Rolldown, which self-describes as a fast Rust-based bundler for JavaScript with a Rollup-compatible API, seeks to provide faster build times while still leveraging as much as possible the existing Rollup ecosystem. According to the Rolldown team, Rolldown is designed to serve as the future lower-level bundler used in Vite. Vite users should be able to transition to a Vite version that uses Rolldown internally with minimal friction. Rolldown will also be directly usable as a standalone bundler.

The Rolldown team explained that the expected speed improvements do not simply come from Rust code compiling to native binaries. First, writing the entire tool in Rust rather than incrementally improving Rollup with extra Rust-based modules is an important design choice:

The performance gain from partially moving components to Rust is often significantly offset by the cost of passing data between Rust and JavaScript, as shown in Rollup 4’s adoption of the Rust-based SWC parser.

Second, Rust makes it easier to write code that can run safely in parallel on multi-core devices:

To achieve optimal performance, the entire parse/transform/codegen pipeline needs to happen on the native side and be parallelized as much as possible.

Third, Rolldown will strive to use a single parse and AST tree. Vite sometimes parses the same TypeScript file 5 times at various levels in the stack, with the corresponding parsing/serialization overhead.

Performance improvements thus result from a mix of native code, parallel execution, and smarter algorithms.

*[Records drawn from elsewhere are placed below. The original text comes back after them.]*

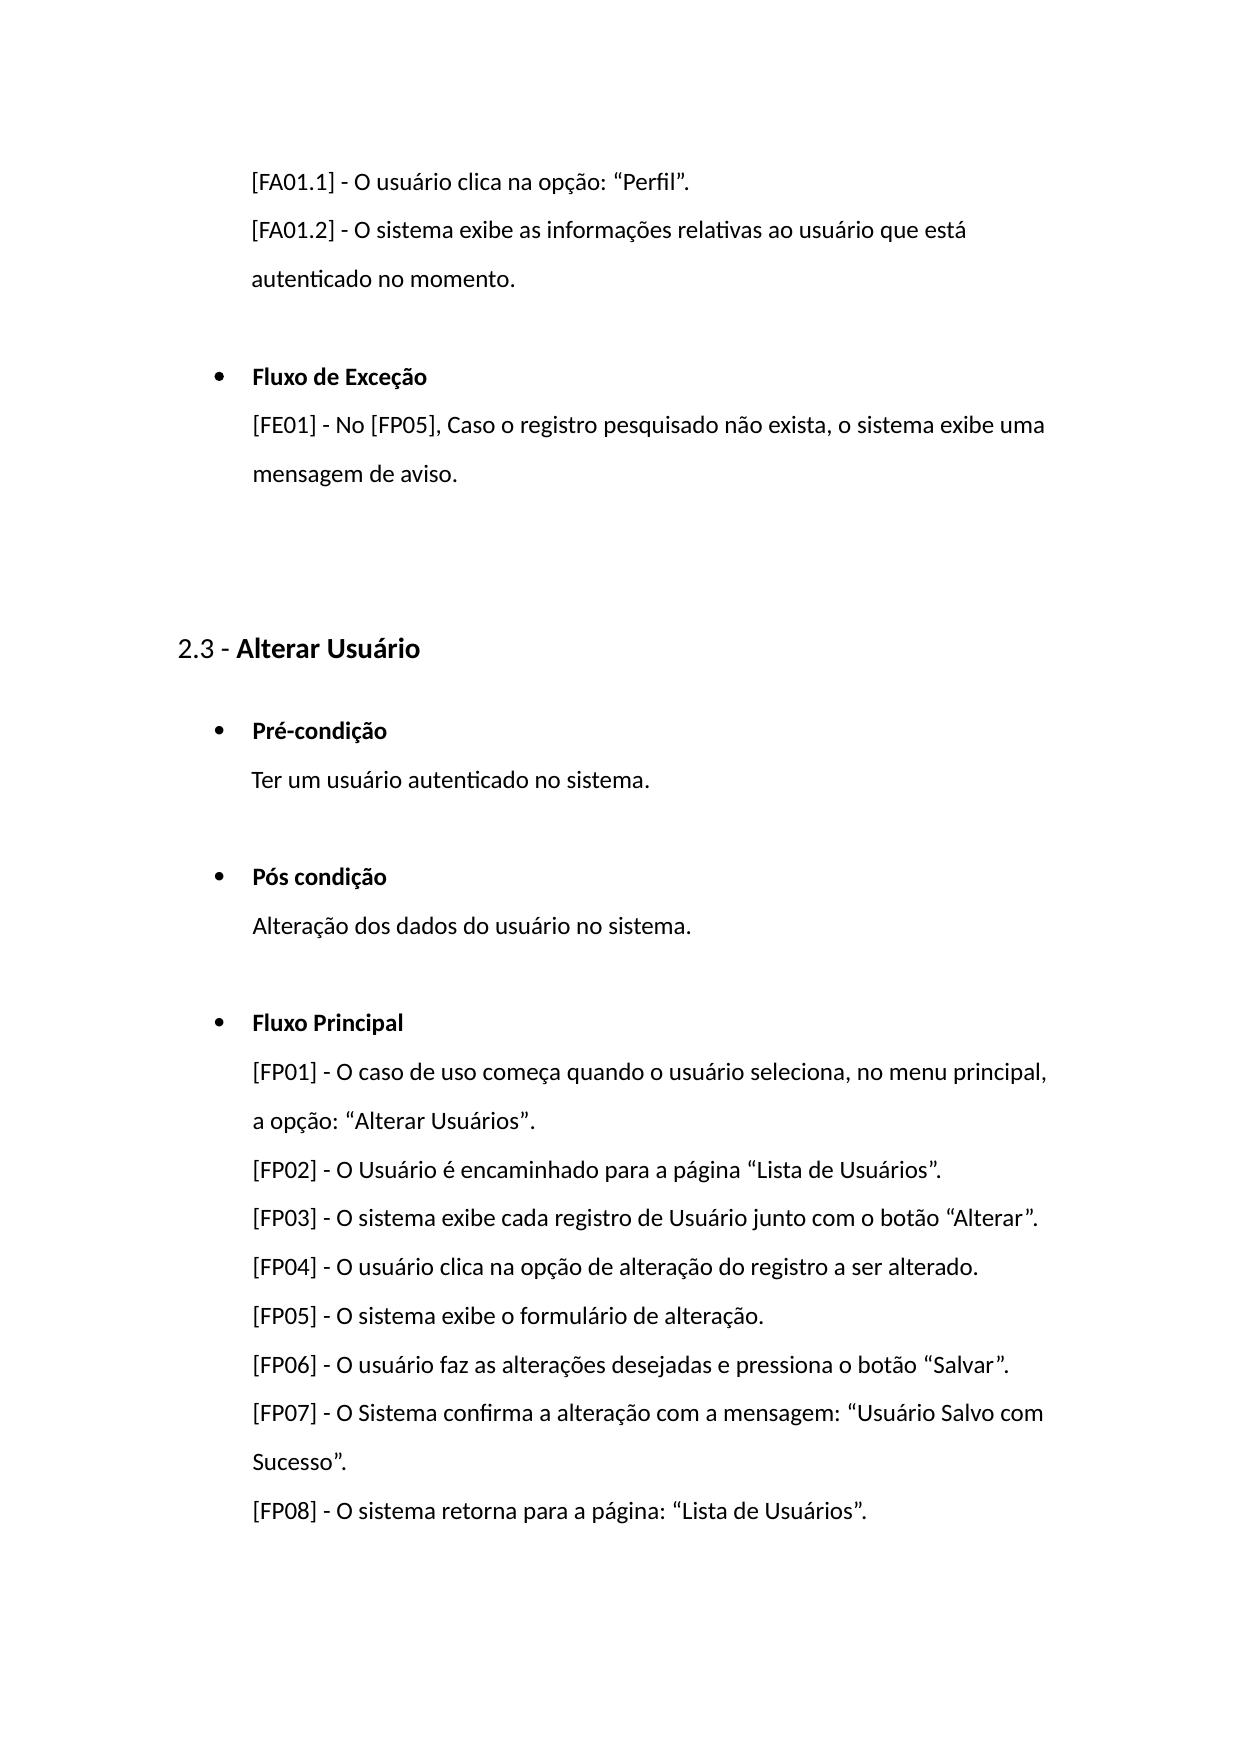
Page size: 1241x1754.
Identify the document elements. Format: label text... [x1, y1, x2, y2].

list [FP04] - O usuário clica na opção de alteração do registro a ser alterado. [252, 1233, 1063, 1282]
list [FE01] - No [FP05], Caso o registro pesquisado não exista, o sistema exibe uma mensagem de aviso. [252, 391, 1063, 489]
list [FA01.1] - O usuário clica na opção: “Perfil”. [251, 148, 1063, 196]
list [FP03] - O sistema exibe cada registro de Usuário junto com o botão “Alterar”. [252, 1184, 1063, 1233]
list [FP01] - O caso de uso começa quando o usuário seleciona, no menu principal, a opção: “Alterar Usuários”. [252, 1038, 1063, 1136]
list [FP02] - O Usuário é encaminhado para a página “Lista de Usuários”. [252, 1136, 1063, 1184]
list Pré-condição [215, 697, 1063, 746]
list Ter um usuário autenticado no sistema. [251, 746, 1063, 794]
list Fluxo de Exceção [215, 343, 1063, 391]
list Fluxo Principal [215, 989, 1063, 1038]
list [FP05] - O sistema exibe o formulário de alteração. [252, 1282, 1063, 1331]
text 2.3 - Alterar Usuário [177, 617, 1063, 666]
list [FP08] - O sistema retorna para a página: “Lista de Usuários”. [252, 1477, 1063, 1526]
list [FP06] - O usuário faz as alterações desejadas e pressiona o botão “Salvar”. [252, 1331, 1063, 1379]
list Pós condição [215, 843, 1063, 892]
list [FP07] - O Sistema confirma a alteração com a mensagem: “Usuário Salvo com Sucesso”. [252, 1379, 1063, 1477]
list [FA01.2] - O sistema exibe as informações relativas ao usuário que está autenticado no momento. [251, 196, 1063, 294]
list Alteração dos dados do usuário no sistema. [252, 892, 1063, 941]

One Reddit user celebrated that Rust is increasingly being used as a go-to language for fast toolchains:

This is an interesting case of critical mass. A few years ago Rust was a pretty suboptimal language to start JavaScript tooling in (or Python for that matter). Some crazy folks however did not care, and just went for it. As time went on, that base level of investment into tooling all of a sudden meant that there was so much to leverage, that it went from an obscure language choice to a pretty reasonable one.

Rolldown is the latest member of a line of Rust-based toolchains. Rspack is a Webpack-compatible web bundler. esbuild is yet another fast bundler for the web. Biome tackles formatting and linting JavaScript codebases. The SWC compiler and bundler self-describes as a Rust-based platform for the Web. Oxc gathers a parser, linter, resolver, formatter, minifier, and more.

Rolldown is still in the early stages. The Rolldown team is actively looking for long-term contributors. Candidate contributors can review the contributing guidelines and the project’s code of conduct. Rolldown is now an open-source project under the MIT license.